Ações transformadoras de gênero (gender-transformative) objetivam alterar as dinâmicas desiguais de poder, ao endereçarem as normas sociais e as restrições culturais, como o controle dos recursos biológicos.
Assim, o documento do IIED propõe que uma mudança cultural ocorra em organizações de conservação, por meio do acesso de informações sobre equidade de gênero, pela promoção de intercâmbios de conhecimento entre conservacionistas, formadores de políticas públicas e redes de mulheres, e ativamente buscando perspectivas locais.
O que esperar para a COP16 na dimensão de gênero?
A COP16 é o momento de os países apresentarem avanços e ações que tomaram em prol da implementação das 23 metas e dos objetivos assinados na COP15, como explanado em item anterior desta pesquisa. Ou seja, esta conferência será o momento de entender o que foi feito de concreto para que as mulheres adquiram mais equidade em temas transversais que concernem à diversidade ecológica: acesso à terra, direitos, participação na tomada de decisões e integração efetiva em políticas públicas.

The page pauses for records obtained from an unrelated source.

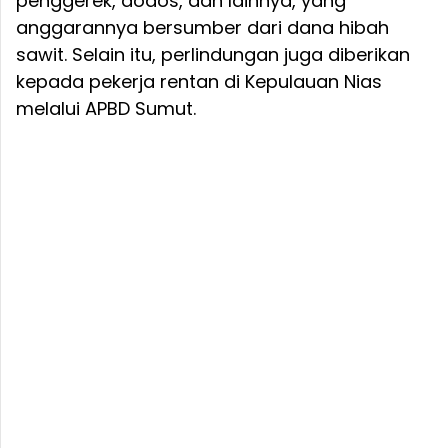
penggerek, dodos, dan lainnya, yang
anggarannya bersumber dari dana hibah
sawit. Selain itu, perlindungan juga diberikan
kepada pekerja rentan di Kepulauan Nias
melalui APBD Sumut.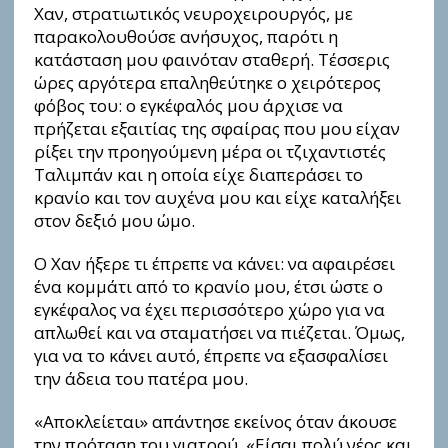
Χαν, στρατιωτικός νευροχειρουργός, με
παρακολουθούσε ανήσυχος, παρότι η
κατάσταση μου φαινόταν σταθερή. Τέσσερις
ώρες αργότερα επαληθεύτηκε ο χειρότερος
φόβος του: ο εγκέφαλός μου άρχισε να
πρήζεται εξαιτίας της σφαίρας που μου είχαν
ρίξει την προηγούμενη μέρα οι τζιχαντιστές
Ταλιμπάν και η οποία είχε διαπεράσει το
κρανίο και τον αυχένα μου και είχε καταλήξει
στον δεξιό μου ώμο.
Ο Χαν ήξερε τι έπρεπε να κάνει: να αφαιρέσει
ένα κομμάτι από το κρανίο μου, έτσι ώστε ο
εγκέφαλος να έχει περισσότερο χώρο για να
απλωθεί και να σταματήσει να πιέζεται. Όμως,
για να το κάνει αυτό, έπρεπε να εξασφαλίσει
την άδεια του πατέρα μου.
«Αποκλείεται» απάντησε εκείνος όταν άκουσε
την πρόταση του γιατρού. «Είσαι πολύ νέος και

De acordo com a organização Global Greens, como o tema biodiversidade e gênero é transversal, uma data muito esperada na COP16 é 28 de outubro, com o dia temático de Finanças e Biodiversidade. Ali, ministros de finanças e CEOs devem se engajar em diálogos sobre sistemas financeiros e de suporte para atingir os objetivos estipulados no acordo.
“Este é um dia importante para garantir que há um orçamento responsivo a gênero robusto e específico”, escreve a Global Greens.
A EmpoderaClima estará atenta às discussões e participando do evento de forma presencial.